Amongst other things, Cochrane uses his model to look at the relationship between the interest rate and inflation.  One feature of this is easy to see from the above equation.  The growth in the nominal value of government debt depends directly on the nominal interest rate.  If the interest rate is increased by 1%, with no change in expected real primary surpluses, the price level needs to grow at an additional 1% to compensate.

This result should not be a great surprise to post-Keynesians.  In a simple Godley & Lavoie model with only short term debt, they also show how an increase in the interest rate would be expansionary (section 4.5.1).  There are certainly differences between the assumptions in these models, but in essence the reason is the same.  An increase in interest rates transfers nominal value from public to private sector.  If this results in the private sector holding more government debt than it wants it will try to spend to get rid of the excess.

We can see that in Cochrane's simple model, when we have perfectly flexible prices, the price level would rise immediately.  So a rise in nominal interest rates would lead to an immediate inflation, with no temporary deflationary period - the neo-Fisherite result.  I have pointed out before that this is a much less likely result with anything other than single period debt.  This model actually provides a good way of showing this again.
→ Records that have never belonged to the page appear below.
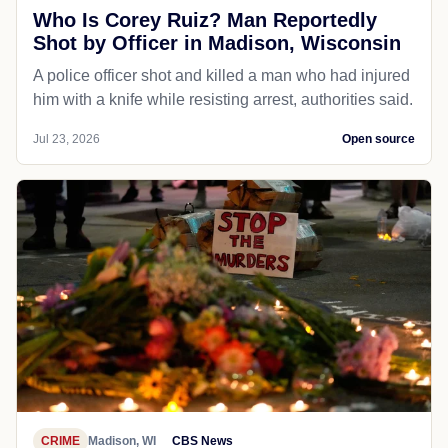
Who Is Corey Ruiz? Man Reportedly
Shot by Officer in Madison, Wisconsin
A police officer shot and killed a man who had injured
him with a knife while resisting arrest, authorities said.
Jul 23, 2026
Open source
CRIME
Madison, WI
CBS News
Let's assume instead that government debt also includes some longer term bonds, previously issued at a discount and maturing in the current period.  We now need to write our equation as:

                                P = [ DS-1 . ( 1 + i-1 ) + DL ] / E(s)

where DS is the nominal value of the short term debt and DL is the redemption value of the longer dated bonds.  Because these longer bonds were already in issue, their payout is not impacted by any change in the current interest rate.  It is immediately obvious that a 1% increase in the current interest rate now translates into a less than 1% increase in the equilibrium price level.  But if inflation rises by less than the nominal interest rate, the real interest rate has risen which will have real effects.  In fact, the only way that flexible prices could eliminate any real effect is if the price level falls in the period in which the increased interest rate is set.  So we get an initial deflationary period, and only thereafter can inflation increase.  This effect with longer dated debt is also illustrated in Godley and Lavoie (section 5.7).

Cochrane's methodology is clearly mainstream and he excludes many things heterodox economists might consider important.  Nevertheless many of the results he derives are consistent with post-Keynesian analysis.  Cochrane tends to be very dismissive of those who consider themselves Keynesians, but I've been increasingly wondering whether he isn't a closet Keynesian himself.  I hope that at some stage he will be able to come to terms with this.

* Cochrane uses the redemption value of discounted debt as his variable.  I have used issue value, because it helps illustrate my point.